The government has accused China of using its new security law to “silence opposition” in Hong Kong after media tycoon Jimmy Lai was arrested today.
Lai, 71, is one of the most prominent democracy activists in the Chinese-ruled city and an ardent critic of Beijing.
He has become the most high-profile victim of a Beijing-backed crackdown following the passing of a new security law in June which critics said could mark the end of political dissent and freedom of speech in Hong Kong.
A spokesman for Prime Minister Boris Johnson said the UK was “deeply concerned” by the arrest of Lai, who was detained along with six other individuals.
“We are deeply concerned by the arrest of Jimmy Lai and six other individuals in Hong Kong. Freedom of the press is explicitly guaranteed in the Sino-British Joint Declaration, and basic law, and is supposed to be protected under Article Four of the National Security Law”, he said.
“This is further evidence that the national security law is being used as a pretext to silence opposition.
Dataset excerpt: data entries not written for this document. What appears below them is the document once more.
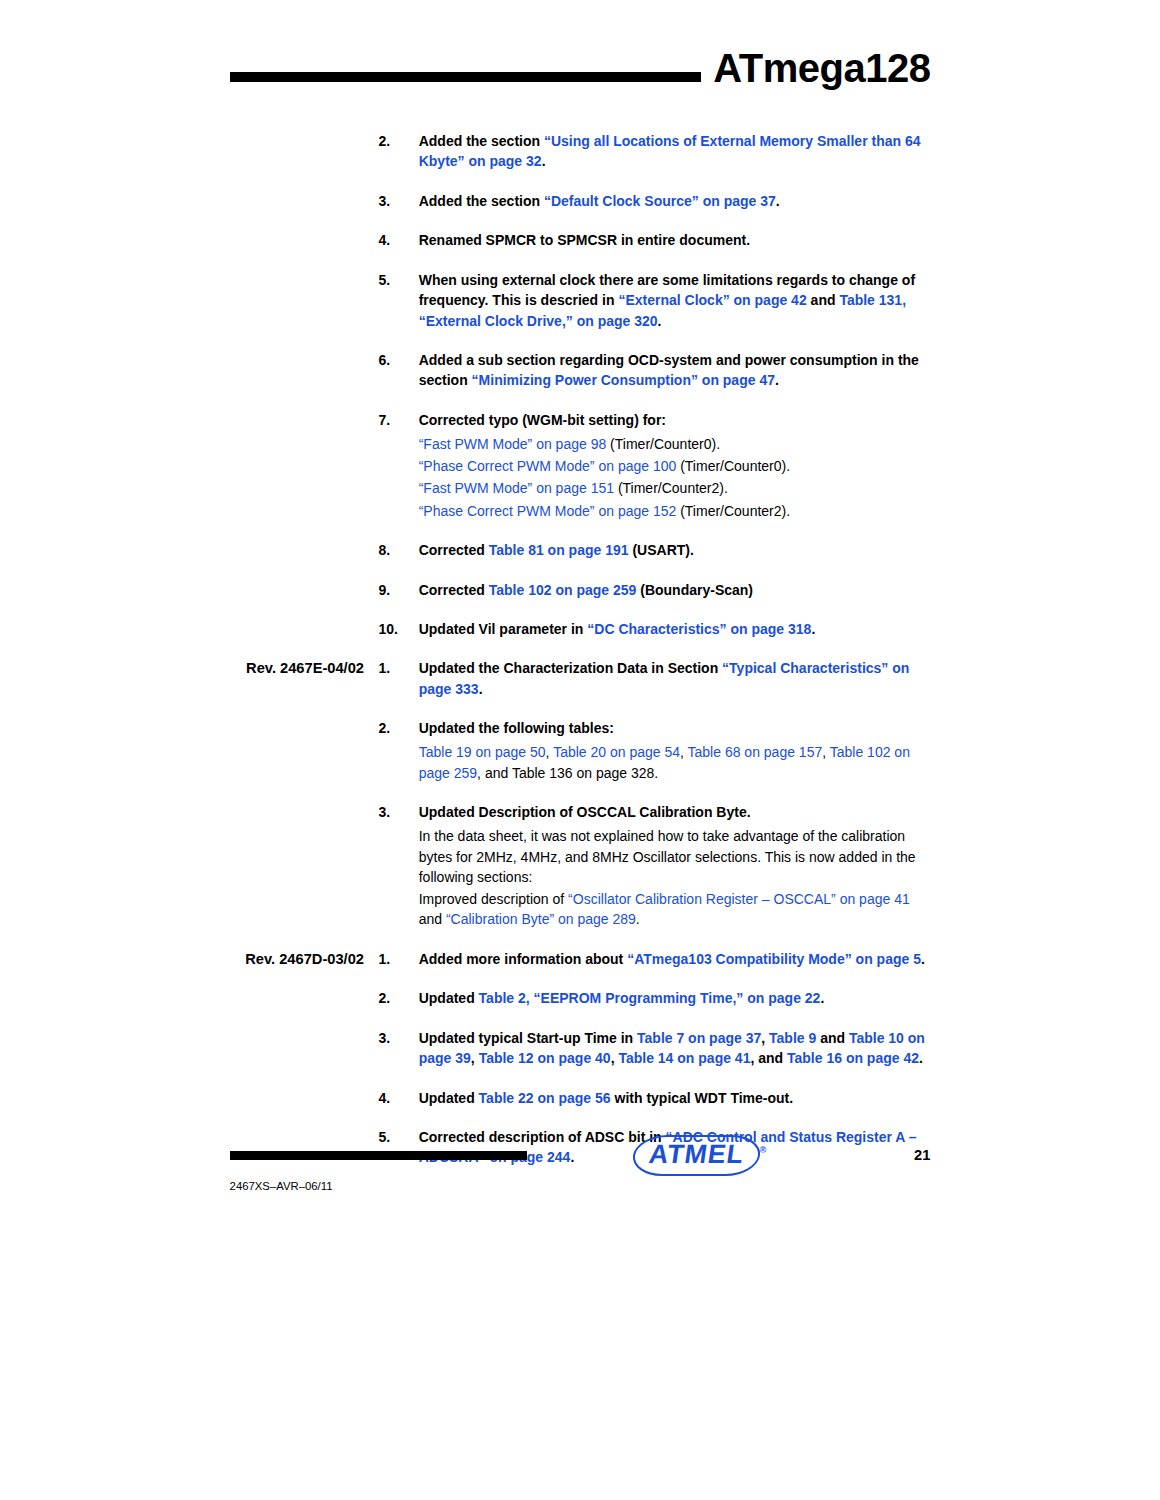ATmega128
2. Added the section “Using all Locations of External Memory Smaller than 64 Kbyte” on page 32.
3. Added the section “Default Clock Source” on page 37.
4. Renamed SPMCR to SPMCSR in entire document.
5. When using external clock there are some limitations regards to change of frequency. This is descried in “External Clock” on page 42 and Table 131, “External Clock Drive,” on page 320.
6. Added a sub section regarding OCD-system and power consumption in the section “Minimizing Power Consumption” on page 47.
7. Corrected typo (WGM-bit setting) for:
“Fast PWM Mode” on page 98 (Timer/Counter0).
“Phase Correct PWM Mode” on page 100 (Timer/Counter0).
“Fast PWM Mode” on page 151 (Timer/Counter2).
“Phase Correct PWM Mode” on page 152 (Timer/Counter2).
8. Corrected Table 81 on page 191 (USART).
9. Corrected Table 102 on page 259 (Boundary-Scan)
10. Updated Vil parameter in “DC Characteristics” on page 318.
Rev. 2467E-04/02
1. Updated the Characterization Data in Section “Typical Characteristics” on page 333.
2. Updated the following tables:
Table 19 on page 50, Table 20 on page 54, Table 68 on page 157, Table 102 on page 259, and Table 136 on page 328.
3. Updated Description of OSCCAL Calibration Byte.
In the data sheet, it was not explained how to take advantage of the calibration bytes for 2MHz, 4MHz, and 8MHz Oscillator selections. This is now added in the following sections:
Improved description of “Oscillator Calibration Register – OSCCAL” on page 41 and “Calibration Byte” on page 289.
Rev. 2467D-03/02
1. Added more information about “ATmega103 Compatibility Mode” on page 5.
2. Updated Table 2, “EEPROM Programming Time,” on page 22.
3. Updated typical Start-up Time in Table 7 on page 37, Table 9 and Table 10 on page 39, Table 12 on page 40, Table 14 on page 41, and Table 16 on page 42.
4. Updated Table 22 on page 56 with typical WDT Time-out.
5. Corrected description of ADSC bit in “ADC Control and Status Register A – ADCSRA” on page 244.
ATMEL®
21
2467XS–AVR–06/11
The Hong Kong authorities must uphold the rights and freedoms of its people.”
Lai was accused of collusion with foreign forces and the offices of his Apple Daily newspaper were raided by more than 200 police officers.
The new security law punishes anything China considers subversion, secession, terrorism and collusion with foreign forces with up to life in prison.
Critics say it crushes freedoms, while supporters say it will bring stability after prolonged pro-democracy protests last year.
Lai’s arrest fuels fears that the ‘one country, two systems’ model introduced after the former British colony returned to Chinese rule in 1997 is under threat as China pushes back against pro-democracy protesters.